Le deuxième pilier de financement est européen. Le Fonds SAFE offre 150 milliards d'euros de prêts à long terme (jusqu'à 45 ans) aux gouvernements pour financer des achats conjoints d'équipements militaires entre plusieurs gouvernements européens. Les gouvernements ont jusqu'à fin juillet pour solliciter ces prêts.

En ce qui concerne les subventions non remboursables, la Commission a proposé le Programme européen pour l'industrie de la défense (EDIP), doté d'un budget de 1,5 milliard d'euros jusqu'en 2027. Le Parlement européen préconise cependant une augmentation significative de ce montant.

Le troisième pilier du plan est la simplification administrative, avec un traitement accéléré des autorisations liées à la défense.

Le quatrième et dernier pilier est le financement privé. Récemment, la Banque européenne d'investissement a annoncé un prêt de 500 millions d'euros à Deutsche Bank, qui permettra de mobiliser jusqu'à 1 milliard d'euros de capitaux pour les PME de la chaîne d'approvisionnement de la sécurité et de la défense.

L'objectif d'investissement de défense de l'OTAN représente un engagement à moyen terme. Il implique des dépenses structurelles nécessitant une planification pluriannuelle, et non des ajustements budgétaires.

De plus, la distinction entre un objectif de dépenses de défense au sens strict et un objectif d'infrastructures montre clairement que toutes les dépenses de défense ne peuvent être justifiées par des produits à double usage (civil et militaire), une stratégie que certains gouvernements, comme celui de l'Espagne, espéraient exploiter pour inclure des éléments tels que la cybersécurité dans leurs calculs de dépenses militaires. Si les technologies de rupture sont cruciales, les armes conventionnelles restent essentielles. Si nous voulons dissuader les menaces réelles, les capacités de défense doivent être efficaces et tangibles, et non pas simplement des projections chiffrées sur des feuilles de calcul.

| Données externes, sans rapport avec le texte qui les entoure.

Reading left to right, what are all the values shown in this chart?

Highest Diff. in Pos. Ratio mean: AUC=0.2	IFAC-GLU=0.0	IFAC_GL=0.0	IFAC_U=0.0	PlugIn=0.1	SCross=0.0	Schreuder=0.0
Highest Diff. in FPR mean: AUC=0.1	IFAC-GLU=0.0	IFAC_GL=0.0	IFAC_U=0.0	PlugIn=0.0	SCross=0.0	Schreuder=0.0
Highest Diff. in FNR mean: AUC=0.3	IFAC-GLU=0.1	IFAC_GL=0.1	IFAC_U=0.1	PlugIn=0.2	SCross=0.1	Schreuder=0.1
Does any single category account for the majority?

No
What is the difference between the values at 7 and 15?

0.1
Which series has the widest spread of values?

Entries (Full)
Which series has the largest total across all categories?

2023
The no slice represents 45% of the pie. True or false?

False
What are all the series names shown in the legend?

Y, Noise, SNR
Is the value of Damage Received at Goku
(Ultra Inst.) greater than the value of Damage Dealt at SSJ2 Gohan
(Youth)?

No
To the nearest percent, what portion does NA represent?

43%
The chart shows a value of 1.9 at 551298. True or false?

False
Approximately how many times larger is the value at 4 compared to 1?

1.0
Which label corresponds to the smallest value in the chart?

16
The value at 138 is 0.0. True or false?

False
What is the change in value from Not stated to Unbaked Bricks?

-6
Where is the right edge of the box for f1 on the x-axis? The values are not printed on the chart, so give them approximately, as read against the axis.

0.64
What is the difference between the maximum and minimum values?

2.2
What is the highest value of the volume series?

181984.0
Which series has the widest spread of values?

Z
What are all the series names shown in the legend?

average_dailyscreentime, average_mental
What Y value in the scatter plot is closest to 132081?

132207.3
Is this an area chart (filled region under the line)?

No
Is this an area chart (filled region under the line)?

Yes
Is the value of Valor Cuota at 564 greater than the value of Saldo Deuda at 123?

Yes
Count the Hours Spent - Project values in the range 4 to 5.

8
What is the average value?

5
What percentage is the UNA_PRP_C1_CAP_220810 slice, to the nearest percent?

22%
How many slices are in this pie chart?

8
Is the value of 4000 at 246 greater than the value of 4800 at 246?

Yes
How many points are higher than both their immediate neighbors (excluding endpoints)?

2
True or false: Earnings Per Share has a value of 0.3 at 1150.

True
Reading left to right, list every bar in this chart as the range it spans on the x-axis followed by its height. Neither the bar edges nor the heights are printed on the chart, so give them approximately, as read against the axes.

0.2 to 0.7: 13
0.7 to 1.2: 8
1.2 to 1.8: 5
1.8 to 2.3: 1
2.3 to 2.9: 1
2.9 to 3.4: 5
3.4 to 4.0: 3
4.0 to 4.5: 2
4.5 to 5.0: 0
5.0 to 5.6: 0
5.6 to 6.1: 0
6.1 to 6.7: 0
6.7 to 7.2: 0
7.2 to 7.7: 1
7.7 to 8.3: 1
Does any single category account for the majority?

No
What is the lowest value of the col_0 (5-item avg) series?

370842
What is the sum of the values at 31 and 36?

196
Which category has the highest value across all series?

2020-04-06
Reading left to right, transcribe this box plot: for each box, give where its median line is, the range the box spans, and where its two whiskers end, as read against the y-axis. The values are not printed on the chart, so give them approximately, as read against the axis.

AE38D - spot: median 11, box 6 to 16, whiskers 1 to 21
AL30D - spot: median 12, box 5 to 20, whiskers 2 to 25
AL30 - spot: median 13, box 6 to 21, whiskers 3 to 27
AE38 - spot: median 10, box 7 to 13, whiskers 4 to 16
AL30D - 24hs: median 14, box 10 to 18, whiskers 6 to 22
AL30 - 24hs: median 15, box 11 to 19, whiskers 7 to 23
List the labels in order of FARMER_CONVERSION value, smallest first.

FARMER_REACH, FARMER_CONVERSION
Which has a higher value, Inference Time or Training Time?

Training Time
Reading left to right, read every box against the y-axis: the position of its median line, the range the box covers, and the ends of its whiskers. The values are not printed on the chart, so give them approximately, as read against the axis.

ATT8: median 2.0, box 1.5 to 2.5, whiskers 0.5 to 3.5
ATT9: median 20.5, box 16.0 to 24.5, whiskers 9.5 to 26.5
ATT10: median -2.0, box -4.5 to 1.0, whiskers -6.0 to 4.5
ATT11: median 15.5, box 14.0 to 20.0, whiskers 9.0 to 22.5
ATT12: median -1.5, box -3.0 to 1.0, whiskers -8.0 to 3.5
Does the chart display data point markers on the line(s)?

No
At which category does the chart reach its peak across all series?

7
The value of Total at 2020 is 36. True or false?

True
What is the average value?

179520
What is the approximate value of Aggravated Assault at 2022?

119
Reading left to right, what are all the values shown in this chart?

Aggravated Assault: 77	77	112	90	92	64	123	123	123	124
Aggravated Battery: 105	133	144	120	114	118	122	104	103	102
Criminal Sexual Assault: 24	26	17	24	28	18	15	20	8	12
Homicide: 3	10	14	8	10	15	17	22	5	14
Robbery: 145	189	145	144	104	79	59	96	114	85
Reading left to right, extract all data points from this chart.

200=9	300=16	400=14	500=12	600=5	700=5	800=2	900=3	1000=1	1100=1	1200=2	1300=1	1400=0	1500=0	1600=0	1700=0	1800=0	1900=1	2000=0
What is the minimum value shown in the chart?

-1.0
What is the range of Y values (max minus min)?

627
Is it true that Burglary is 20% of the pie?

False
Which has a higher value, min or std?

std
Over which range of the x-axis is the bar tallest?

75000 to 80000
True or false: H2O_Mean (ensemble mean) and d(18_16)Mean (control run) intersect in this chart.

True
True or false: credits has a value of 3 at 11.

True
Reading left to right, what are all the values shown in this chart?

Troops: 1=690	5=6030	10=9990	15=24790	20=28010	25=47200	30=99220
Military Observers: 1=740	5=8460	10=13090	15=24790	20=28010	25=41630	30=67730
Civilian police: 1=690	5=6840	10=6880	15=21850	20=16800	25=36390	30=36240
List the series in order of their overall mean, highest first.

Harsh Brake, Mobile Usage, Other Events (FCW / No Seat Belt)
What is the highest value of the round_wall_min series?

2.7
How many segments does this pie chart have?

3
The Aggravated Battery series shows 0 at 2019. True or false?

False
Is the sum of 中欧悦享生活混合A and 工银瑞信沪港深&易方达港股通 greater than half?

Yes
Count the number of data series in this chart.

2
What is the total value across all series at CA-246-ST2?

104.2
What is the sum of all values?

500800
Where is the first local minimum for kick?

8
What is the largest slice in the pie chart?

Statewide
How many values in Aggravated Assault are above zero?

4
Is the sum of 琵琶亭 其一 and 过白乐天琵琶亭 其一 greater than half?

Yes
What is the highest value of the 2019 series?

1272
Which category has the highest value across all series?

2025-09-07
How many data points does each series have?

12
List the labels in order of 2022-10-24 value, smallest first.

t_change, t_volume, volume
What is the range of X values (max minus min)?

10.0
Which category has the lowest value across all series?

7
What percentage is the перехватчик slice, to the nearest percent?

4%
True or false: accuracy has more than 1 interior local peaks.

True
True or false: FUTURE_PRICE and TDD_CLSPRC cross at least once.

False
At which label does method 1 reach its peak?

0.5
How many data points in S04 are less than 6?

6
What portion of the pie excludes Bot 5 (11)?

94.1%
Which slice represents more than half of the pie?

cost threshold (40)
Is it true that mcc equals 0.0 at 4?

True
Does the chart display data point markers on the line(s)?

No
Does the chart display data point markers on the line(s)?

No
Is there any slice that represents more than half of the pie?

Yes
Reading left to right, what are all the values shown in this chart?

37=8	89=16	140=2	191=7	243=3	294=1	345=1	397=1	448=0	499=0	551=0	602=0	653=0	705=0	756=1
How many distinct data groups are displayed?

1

Il est également absurde de prétendre être exceptionnel au sein d'une organisation intergouvernementale comme l'OTAN, fondée sur la symétrie entre alliés et non sur des privilèges sur mesure. Certains semblent confondre l'Alliance avec les accords commerciaux « plurinationaux » conclus en Espagne. Mais ces prétentions à l'exceptionnalité peuvent se retourner contre nous : elles pourraient nous affaiblir à d'autres tables de négociation, notamment dans le contexte des relations commerciales entre l'UE et les États-Unis. Le manque d'engagement en faveur de la défense collective au sein de l'OTAN pourrait se traduire par une augmentation des droits de douane.